Emergence of Topological Shortcuts in Machine Learning
Common deep learning frameworks formulate link prediction as a binary classification task, connecting node entities according to their features. The successful training of a binary classifier requires node pairs that are known to bind to each other, as well as negative samples, i.e., pairs that do not interact. Such positive and negative records are usually determined by thresholding continuous variables characterizing the strength of the interaction between two nodes. However, we often observe that link strength is not randomly distributed across the records, but there is correlation between number of annotations and average interaction strength per node. As the annotations commonly follow fat-tailed distributions, the observed correlation drives the hub nodes to have disproportionately more positive links on average, whereas nodes with fewer annotations have more negative examples. Uniformly sampled training datasets affected by this annotation imbalance prompt ML models to learn and predict that some nodes are connected disproportionally more often than others. In other words, ML models learn the connection patterns from the degree of the nodes, neglecting relevant node features. This annotation imbalance offers good performance for the unknown annotations associated with the missing links in the network used for training, a phenomenon we term emergence of topological shortcuts. A key consequence and a signal of such topological shortcuts is the degradation of the performance of an ML model when asked to perform link prediction between novel (i.e., never-before-seen) nodes.
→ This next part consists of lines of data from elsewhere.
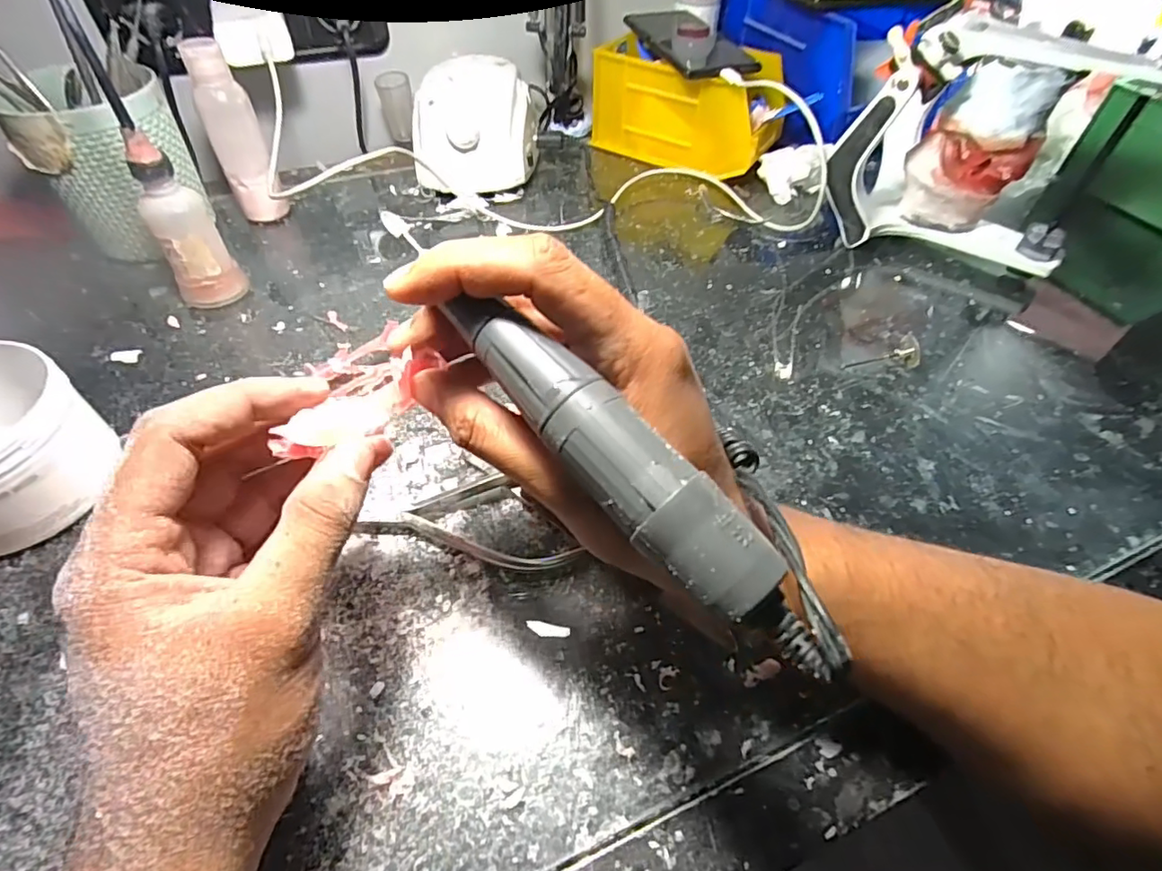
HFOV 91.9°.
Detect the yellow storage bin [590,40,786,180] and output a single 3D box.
[{"bbox_3d":[0.105,-0.321,0.551,0.168,0.085,0.099,27,54,19],"label":"yellow storage bin"}]

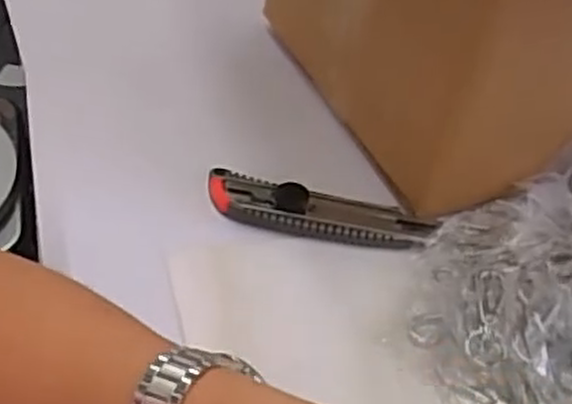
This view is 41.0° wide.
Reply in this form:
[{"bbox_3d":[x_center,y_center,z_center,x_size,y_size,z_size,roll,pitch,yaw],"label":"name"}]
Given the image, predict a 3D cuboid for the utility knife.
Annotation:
[{"bbox_3d":[0.020,0.005,0.480,0.139,0.015,0.035,10,46,3],"label":"utility knife"}]

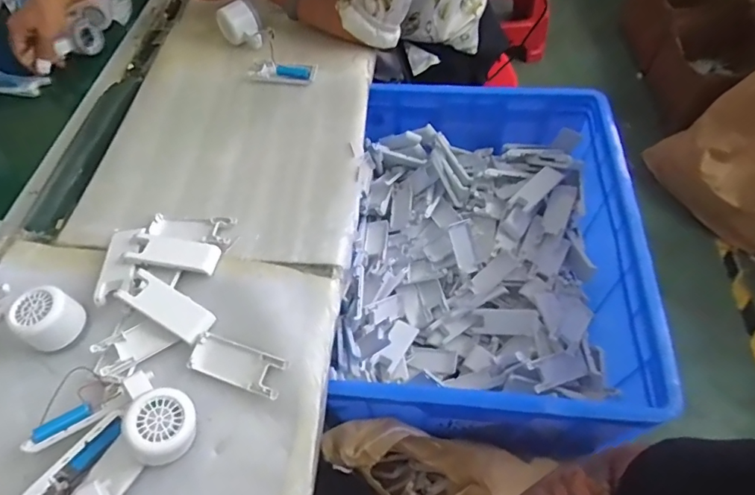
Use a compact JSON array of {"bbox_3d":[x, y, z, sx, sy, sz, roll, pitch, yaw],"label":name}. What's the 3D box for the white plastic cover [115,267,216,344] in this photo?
[{"bbox_3d":[-0.223,0.062,0.507,0.100,0.008,0.040,31,63,7],"label":"white plastic cover"}]

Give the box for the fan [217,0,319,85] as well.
[{"bbox_3d":[-0.186,-0.323,0.749,0.086,0.062,0.201,-37,62,-19],"label":"fan"}]

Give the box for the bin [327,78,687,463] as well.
[{"bbox_3d":[0.153,0.005,0.722,0.385,0.196,0.531,4,57,7],"label":"bin"}]

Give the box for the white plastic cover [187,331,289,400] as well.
[{"bbox_3d":[-0.140,0.116,0.476,0.102,0.013,0.039,16,59,14],"label":"white plastic cover"}]

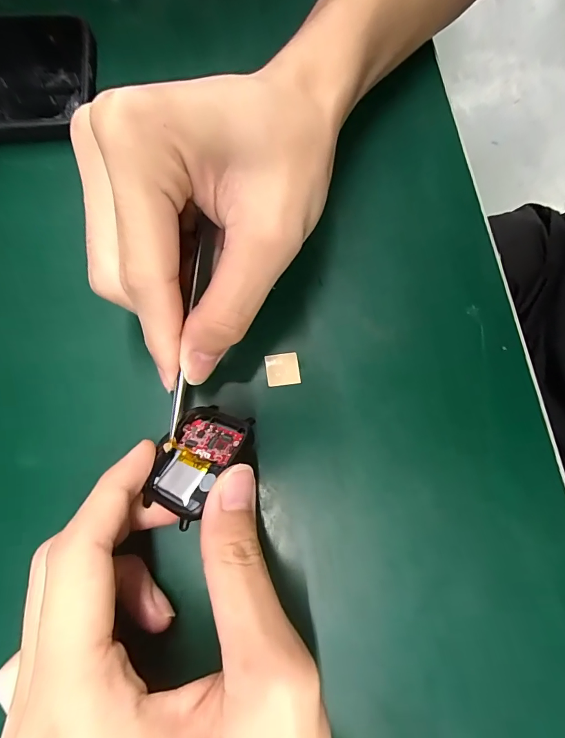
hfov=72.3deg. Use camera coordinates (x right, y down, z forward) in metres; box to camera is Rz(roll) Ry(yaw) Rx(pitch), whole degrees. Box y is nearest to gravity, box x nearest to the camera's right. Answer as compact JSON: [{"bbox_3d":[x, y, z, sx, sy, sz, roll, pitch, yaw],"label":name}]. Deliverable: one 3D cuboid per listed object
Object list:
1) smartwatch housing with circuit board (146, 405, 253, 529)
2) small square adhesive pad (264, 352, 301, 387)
[{"bbox_3d":[-0.034,0.038,0.161,0.036,0.012,0.046,17,57,34],"label":"smartwatch housing with circuit board"},{"bbox_3d":[0.000,0.000,0.183,0.015,0.004,0.015,-8,76,-4],"label":"small square adhesive pad"}]

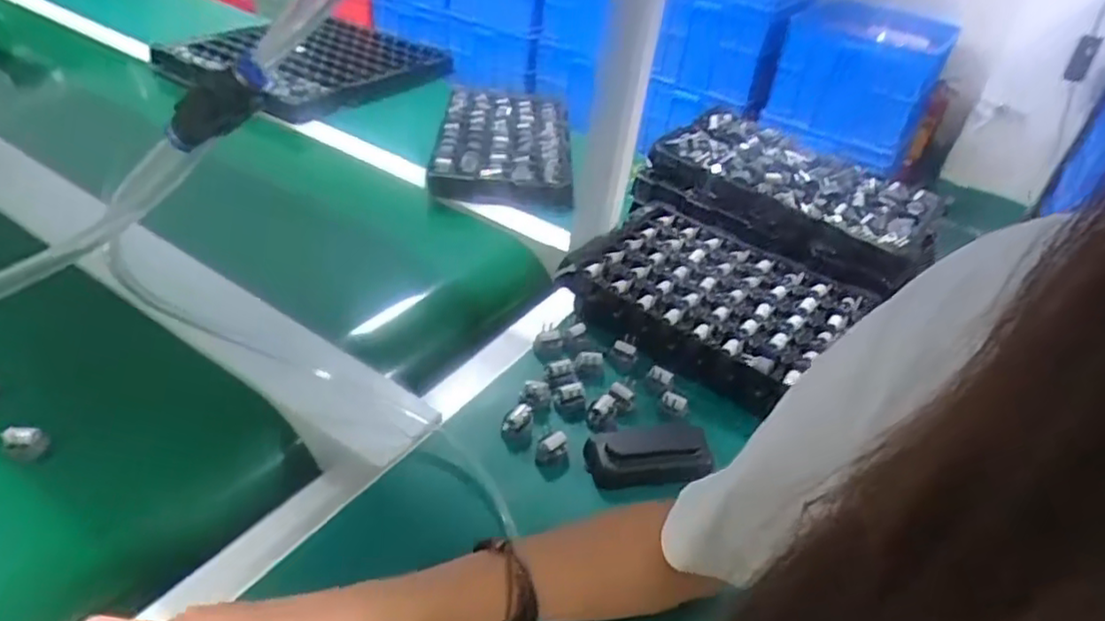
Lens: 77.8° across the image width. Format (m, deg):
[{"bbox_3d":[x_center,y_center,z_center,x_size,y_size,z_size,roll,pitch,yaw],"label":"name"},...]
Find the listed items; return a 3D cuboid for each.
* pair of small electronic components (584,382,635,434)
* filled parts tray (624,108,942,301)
[{"bbox_3d":[0.052,0.086,0.625,0.053,0.025,0.020,-36,53,-26],"label":"pair of small electronic components"},{"bbox_3d":[0.294,-0.152,0.837,0.325,0.058,0.224,28,41,24],"label":"filled parts tray"}]

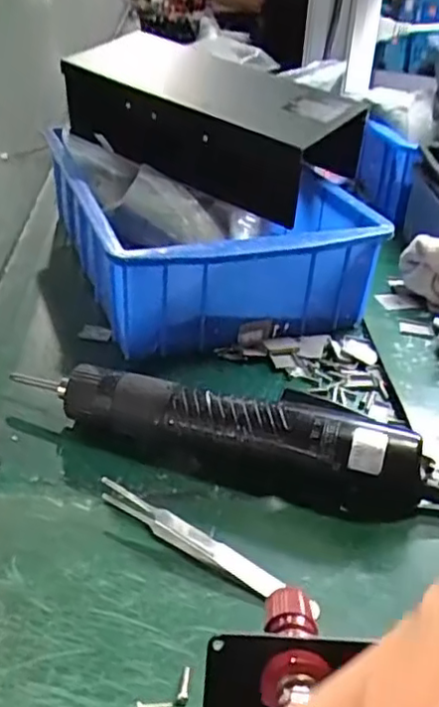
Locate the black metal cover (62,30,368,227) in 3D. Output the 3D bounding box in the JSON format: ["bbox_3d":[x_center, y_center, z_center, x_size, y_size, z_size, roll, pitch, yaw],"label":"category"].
[{"bbox_3d":[-0.023,-0.199,0.529,0.262,0.102,0.110,26,40,31],"label":"black metal cover"}]

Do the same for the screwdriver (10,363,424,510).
[{"bbox_3d":[-0.006,0.037,0.350,0.230,0.036,0.037,13,34,14],"label":"screwdriver"}]

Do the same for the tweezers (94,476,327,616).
[{"bbox_3d":[-0.009,0.088,0.299,0.119,0.013,0.011,21,37,25],"label":"tweezers"}]

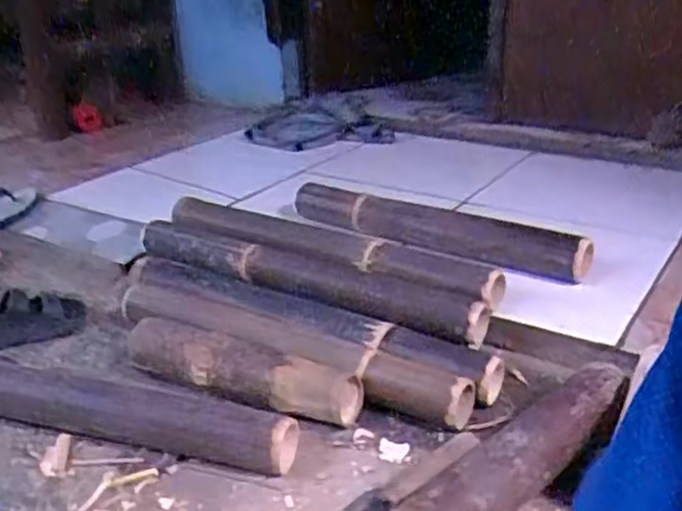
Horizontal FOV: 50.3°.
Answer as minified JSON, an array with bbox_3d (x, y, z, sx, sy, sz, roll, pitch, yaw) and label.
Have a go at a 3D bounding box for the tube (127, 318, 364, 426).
[{"bbox_3d":[-0.135,0.157,0.935,0.334,0.079,0.083,9,25,24],"label":"tube"}]

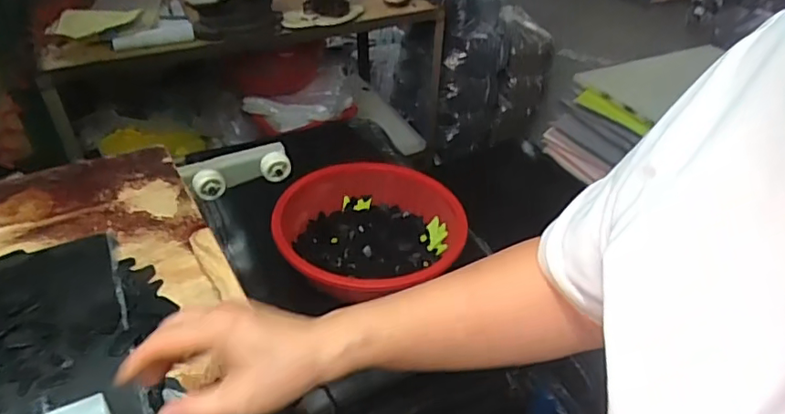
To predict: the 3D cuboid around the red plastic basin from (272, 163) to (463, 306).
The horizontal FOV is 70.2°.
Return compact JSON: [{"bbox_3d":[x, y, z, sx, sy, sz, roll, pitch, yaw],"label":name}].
[{"bbox_3d":[-0.037,0.059,1.215,0.401,0.143,0.401,3,38,-2],"label":"red plastic basin"}]

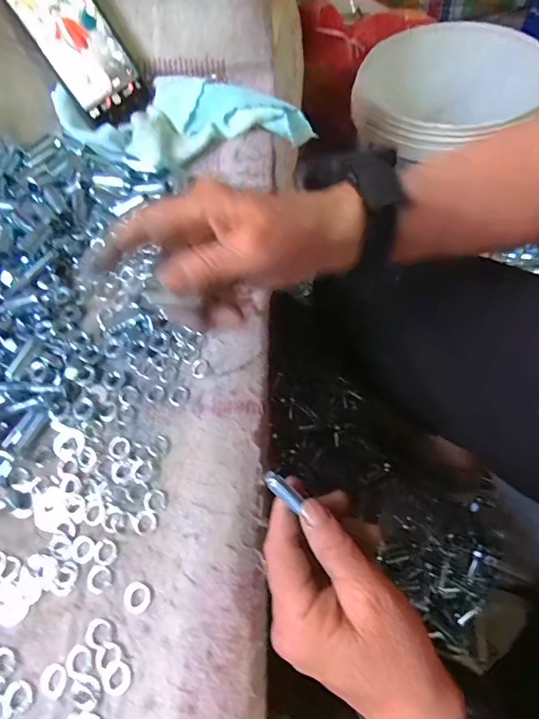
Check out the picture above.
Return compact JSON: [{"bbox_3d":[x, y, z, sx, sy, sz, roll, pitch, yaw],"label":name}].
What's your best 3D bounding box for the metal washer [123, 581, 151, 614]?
[{"bbox_3d":[-0.078,0.140,0.236,0.016,0.004,0.015,-3,63,5],"label":"metal washer"}]

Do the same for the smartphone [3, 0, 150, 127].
[{"bbox_3d":[-0.188,-0.312,0.391,0.072,0.005,0.153,-36,113,-4],"label":"smartphone"}]

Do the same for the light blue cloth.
[{"bbox_3d":[-0.085,-0.242,0.402,0.244,0.025,0.112,-9,66,-3],"label":"light blue cloth"}]

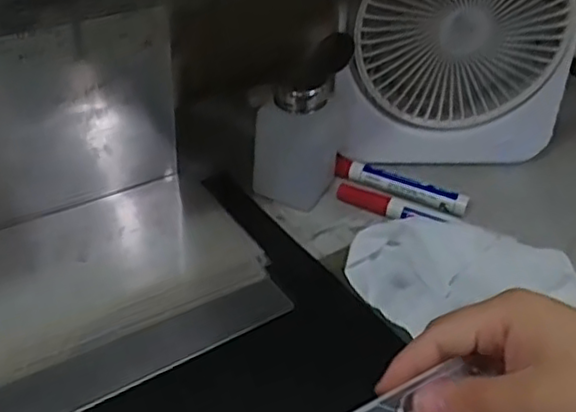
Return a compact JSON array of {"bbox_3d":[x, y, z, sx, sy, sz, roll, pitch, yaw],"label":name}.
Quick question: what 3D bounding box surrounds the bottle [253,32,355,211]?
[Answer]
[{"bbox_3d":[0.010,-0.060,0.513,0.049,0.114,0.061,22,42,22],"label":"bottle"}]

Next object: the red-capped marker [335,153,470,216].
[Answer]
[{"bbox_3d":[0.090,-0.016,0.543,0.109,0.016,0.016,20,41,20],"label":"red-capped marker"}]

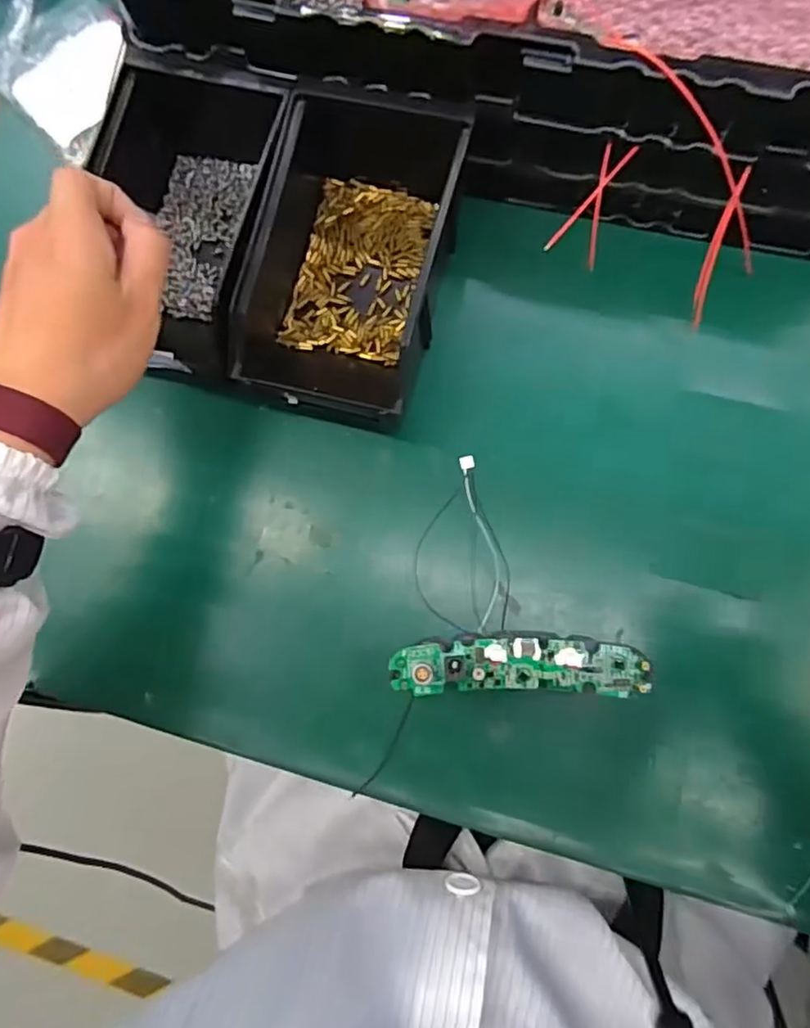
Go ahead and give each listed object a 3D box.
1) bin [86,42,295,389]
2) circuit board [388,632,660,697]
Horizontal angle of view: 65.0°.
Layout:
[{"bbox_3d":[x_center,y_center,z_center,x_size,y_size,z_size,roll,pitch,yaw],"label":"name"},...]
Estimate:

In this talk, I will cover some of the strategies we have developed to control for over-fitting and annotation imbalance, and maximize generalization to unseen nodes.
Bio of the speaker: Dr. Giulia Menichetti is a Senior Research Scientist at the Network Science Institute (Northeastern University), and an Associate Researcher at Brigham and Women’s Hospital (Harvard Medical School). She is a statistical/computational physicist by training, and during her Ph.D. she specialized in Network Science. She currently leads the Foodome project, which aims to track the full chemical complexity of the food we consume and develop quantitative tools to unveil, at the mechanistic level, the impact of these chemicals on our health.